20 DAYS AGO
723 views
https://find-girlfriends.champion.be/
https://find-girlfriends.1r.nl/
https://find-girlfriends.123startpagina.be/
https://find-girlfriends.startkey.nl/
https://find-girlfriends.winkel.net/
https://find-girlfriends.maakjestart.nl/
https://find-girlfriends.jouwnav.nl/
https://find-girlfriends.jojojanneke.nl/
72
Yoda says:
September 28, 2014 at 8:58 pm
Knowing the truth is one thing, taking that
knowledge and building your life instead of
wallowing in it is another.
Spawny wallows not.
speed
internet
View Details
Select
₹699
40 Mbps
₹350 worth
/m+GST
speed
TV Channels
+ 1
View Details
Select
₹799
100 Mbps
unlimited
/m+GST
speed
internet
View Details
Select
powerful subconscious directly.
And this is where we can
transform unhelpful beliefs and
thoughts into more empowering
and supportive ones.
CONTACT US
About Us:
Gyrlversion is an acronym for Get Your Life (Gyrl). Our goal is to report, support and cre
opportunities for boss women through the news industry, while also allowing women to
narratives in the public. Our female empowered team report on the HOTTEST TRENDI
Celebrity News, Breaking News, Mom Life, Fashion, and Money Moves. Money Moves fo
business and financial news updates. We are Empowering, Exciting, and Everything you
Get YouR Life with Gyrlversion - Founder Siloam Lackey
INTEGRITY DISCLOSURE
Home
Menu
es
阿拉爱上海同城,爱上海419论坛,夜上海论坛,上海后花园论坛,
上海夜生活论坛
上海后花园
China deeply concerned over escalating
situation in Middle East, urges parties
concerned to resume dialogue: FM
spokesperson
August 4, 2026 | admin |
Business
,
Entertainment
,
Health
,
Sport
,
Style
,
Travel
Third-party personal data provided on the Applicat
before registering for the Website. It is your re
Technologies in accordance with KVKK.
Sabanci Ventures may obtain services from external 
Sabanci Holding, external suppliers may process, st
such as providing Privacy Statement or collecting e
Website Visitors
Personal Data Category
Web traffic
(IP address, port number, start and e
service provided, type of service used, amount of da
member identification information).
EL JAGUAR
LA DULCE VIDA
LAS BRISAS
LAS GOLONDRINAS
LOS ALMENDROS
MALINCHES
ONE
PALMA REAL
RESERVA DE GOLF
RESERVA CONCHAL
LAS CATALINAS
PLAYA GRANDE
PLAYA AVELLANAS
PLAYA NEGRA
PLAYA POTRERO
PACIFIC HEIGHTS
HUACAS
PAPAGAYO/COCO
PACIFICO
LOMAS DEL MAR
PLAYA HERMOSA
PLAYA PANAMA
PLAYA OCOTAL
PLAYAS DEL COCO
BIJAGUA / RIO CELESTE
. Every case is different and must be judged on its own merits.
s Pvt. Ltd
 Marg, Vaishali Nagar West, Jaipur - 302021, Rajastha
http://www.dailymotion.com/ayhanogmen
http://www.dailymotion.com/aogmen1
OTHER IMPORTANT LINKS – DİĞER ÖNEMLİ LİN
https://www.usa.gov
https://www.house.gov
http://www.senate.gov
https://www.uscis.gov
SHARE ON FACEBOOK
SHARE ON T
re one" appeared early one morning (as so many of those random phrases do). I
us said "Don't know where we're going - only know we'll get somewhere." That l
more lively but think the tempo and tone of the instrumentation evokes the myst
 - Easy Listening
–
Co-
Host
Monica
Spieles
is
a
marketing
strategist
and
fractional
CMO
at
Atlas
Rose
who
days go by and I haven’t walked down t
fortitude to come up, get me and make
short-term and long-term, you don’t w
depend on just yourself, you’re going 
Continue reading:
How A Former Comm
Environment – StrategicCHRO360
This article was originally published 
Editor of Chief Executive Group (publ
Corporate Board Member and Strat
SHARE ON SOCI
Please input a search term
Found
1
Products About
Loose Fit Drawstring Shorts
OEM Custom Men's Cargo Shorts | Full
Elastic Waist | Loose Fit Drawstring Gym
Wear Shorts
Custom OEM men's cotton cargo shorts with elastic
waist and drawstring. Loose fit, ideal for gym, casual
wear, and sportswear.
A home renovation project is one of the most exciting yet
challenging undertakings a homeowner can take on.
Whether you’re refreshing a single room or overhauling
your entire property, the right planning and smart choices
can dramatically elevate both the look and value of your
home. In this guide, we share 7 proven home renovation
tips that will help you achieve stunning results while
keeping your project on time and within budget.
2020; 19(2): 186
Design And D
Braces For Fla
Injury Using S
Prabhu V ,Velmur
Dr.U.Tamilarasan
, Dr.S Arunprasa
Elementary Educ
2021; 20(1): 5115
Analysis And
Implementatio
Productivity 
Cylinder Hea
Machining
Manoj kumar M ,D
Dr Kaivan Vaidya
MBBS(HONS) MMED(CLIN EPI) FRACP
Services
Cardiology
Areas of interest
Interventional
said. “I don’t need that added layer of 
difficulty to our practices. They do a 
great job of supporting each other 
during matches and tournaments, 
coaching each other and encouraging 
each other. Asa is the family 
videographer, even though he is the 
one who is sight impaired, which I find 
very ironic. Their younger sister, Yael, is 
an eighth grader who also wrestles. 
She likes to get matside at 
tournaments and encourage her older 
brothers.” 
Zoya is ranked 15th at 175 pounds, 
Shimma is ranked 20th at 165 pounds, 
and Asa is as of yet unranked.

» **TASK REQUIREMENTS**
Turn the text from all the entries above into a numbered list with one line per item, leaving out any blank lines.

» **REPLY TO THE EXERCISE**
1. 20 DAYS AGO
2. 723 views
3. https://find-girlfriends.champion.be/
4. https://find-girlfriends.1r.nl/
5. https://find-girlfriends.123startpagina.be/
6. https://find-girlfriends.startkey.nl/
7. https://find-girlfriends.winkel.net/
8. https://find-girlfriends.maakjestart.nl/
9. https://find-girlfriends.jouwnav.nl/
10. https://find-girlfriends.jojojanneke.nl/
11. 72
12. Yoda says:
13. September 28, 2014 at 8:58 pm
14. Knowing the truth is one thing, taking that
15. knowledge and building your life instead of
16. wallowing in it is another.
17. Spawny wallows not.
18. speed
19. internet
20. View Details
21. Select
22. ₹699
23. 40 Mbps
24. ₹350 worth
25. /m+GST
26. speed
27. TV Channels
28. + 1
29. View Details
30. Select
31. ₹799
32. 100 Mbps
33. unlimited
34. /m+GST
35. speed
36. internet
37. View Details
38. Select
39. powerful subconscious directly.
40. And this is where we can
41. transform unhelpful beliefs and
42. thoughts into more empowering
43. and supportive ones.
44. CONTACT US
45. About Us:
46. Gyrlversion is an acronym for Get Your Life (Gyrl). Our goal is to report, support and cre
47. opportunities for boss women through the news industry, while also allowing women to
48. narratives in the public. Our female empowered team report on the HOTTEST TRENDI
49. Celebrity News, Breaking News, Mom Life, Fashion, and Money Moves. Money Moves fo
50. business and financial news updates. We are Empowering, Exciting, and Everything you
51. Get YouR Life with Gyrlversion - Founder Siloam Lackey
52. INTEGRITY DISCLOSURE
53. Home
54. Menu
55. es
56. 阿拉爱上海同城,爱上海419论坛,夜上海论坛,上海后花园论坛,
57. 上海夜生活论坛
58. 上海后花园
59. China deeply concerned over escalating
60. situation in Middle East, urges parties
61. concerned to resume dialogue: FM
62. spokesperson
63. August 4, 2026 | admin |
64. Business
65. ,
66. Entertainment
67. ,
68. Health
69. ,
70. Sport
71. ,
72. Style
73. ,
74. Travel
75. Third-party personal data provided on the Applicat
76. before registering for the Website. It is your re
77. Technologies in accordance with KVKK.
78. Sabanci Ventures may obtain services from external 
79. Sabanci Holding, external suppliers may process, st
80. such as providing Privacy Statement or collecting e
81. Website Visitors
82. Personal Data Category
83. Web traffic
84. (IP address, port number, start and e
85. service provided, type of service used, amount of da
86. member identification information).
87. EL JAGUAR
88. LA DULCE VIDA
89. LAS BRISAS
90. LAS GOLONDRINAS
91. LOS ALMENDROS
92. MALINCHES
93. ONE
94. PALMA REAL
95. RESERVA DE GOLF
96. RESERVA CONCHAL
97. LAS CATALINAS
98. PLAYA GRANDE
99. PLAYA AVELLANAS
100. PLAYA NEGRA
101. PLAYA POTRERO
102. PACIFIC HEIGHTS
103. HUACAS
104. PAPAGAYO/COCO
105. PACIFICO
106. LOMAS DEL MAR
107. PLAYA HERMOSA
108. PLAYA PANAMA
109. PLAYA OCOTAL
110. PLAYAS DEL COCO
111. BIJAGUA / RIO CELESTE
112. . Every case is different and must be judged on its own merits.
113. s Pvt. Ltd
114.  Marg, Vaishali Nagar West, Jaipur - 302021, Rajastha
115. http://www.dailymotion.com/ayhanogmen
116. http://www.dailymotion.com/aogmen1
117. OTHER IMPORTANT LINKS – DİĞER ÖNEMLİ LİN
118. https://www.usa.gov
119. https://www.house.gov
120. http://www.senate.gov
121. https://www.uscis.gov
122. SHARE ON FACEBOOK
123. SHARE ON T
124. re one" appeared early one morning (as so many of those random phrases do). I
125. us said "Don't know where we're going - only know we'll get somewhere." That l
126. more lively but think the tempo and tone of the instrumentation evokes the myst
127.  - Easy Listening
128. –
129. Co-
130. Host
131. Monica
132. Spieles
133. is
134. a
135. marketing
136. strategist
137. and
138. fractional
139. CMO
140. at
141. Atlas
142. Rose
143. who
144. days go by and I haven’t walked down t
145. fortitude to come up, get me and make
146. short-term and long-term, you don’t w
147. depend on just yourself, you’re going 
148. Continue reading:
149. How A Former Comm
150. Environment – StrategicCHRO360
151. This article was originally published 
152. Editor of Chief Executive Group (publ
153. Corporate Board Member and Strat
154. SHARE ON SOCI
155. Please input a search term
156. Found
157. 1
158. Products About
159. Loose Fit Drawstring Shorts
160. OEM Custom Men's Cargo Shorts | Full
161. Elastic Waist | Loose Fit Drawstring Gym
162. Wear Shorts
163. Custom OEM men's cotton cargo shorts with elastic
164. waist and drawstring. Loose fit, ideal for gym, casual
165. wear, and sportswear.
166. A home renovation project is one of the most exciting yet
167. challenging undertakings a homeowner can take on.
168. Whether you’re refreshing a single room or overhauling
169. your entire property, the right planning and smart choices
170. can dramatically elevate both the look and value of your
171. home. In this guide, we share 7 proven home renovation
172. tips that will help you achieve stunning results while
173. keeping your project on time and within budget.
174. 2020; 19(2): 186
175. Design And D
176. Braces For Fla
177. Injury Using S
178. Prabhu V ,Velmur
179. Dr.U.Tamilarasan
180. , Dr.S Arunprasa
181. Elementary Educ
182. 2021; 20(1): 5115
183. Analysis And
184. Implementatio
185. Productivity 
186. Cylinder Hea
187. Machining
188. Manoj kumar M ,D
189. Dr Kaivan Vaidya
190. MBBS(HONS) MMED(CLIN EPI) FRACP
191. Services
192. Cardiology
193. Areas of interest
194. Interventional
195. said. “I don’t need that added layer of 
196. difficulty to our practices. They do a 
197. great job of supporting each other 
198. during matches and tournaments, 
199. coaching each other and encouraging 
200. each other. Asa is the family 
201. videographer, even though he is the 
202. one who is sight impaired, which I find 
203. very ironic. Their younger sister, Yael, is 
204. an eighth grader who also wrestles. 
205. She likes to get matside at 
206. tournaments and encourage her older 
207. brothers.” 
208. Zoya is ranked 15th at 175 pounds, 
209. Shimma is ranked 20th at 165 pounds, 
210. and Asa is as of yet unranked.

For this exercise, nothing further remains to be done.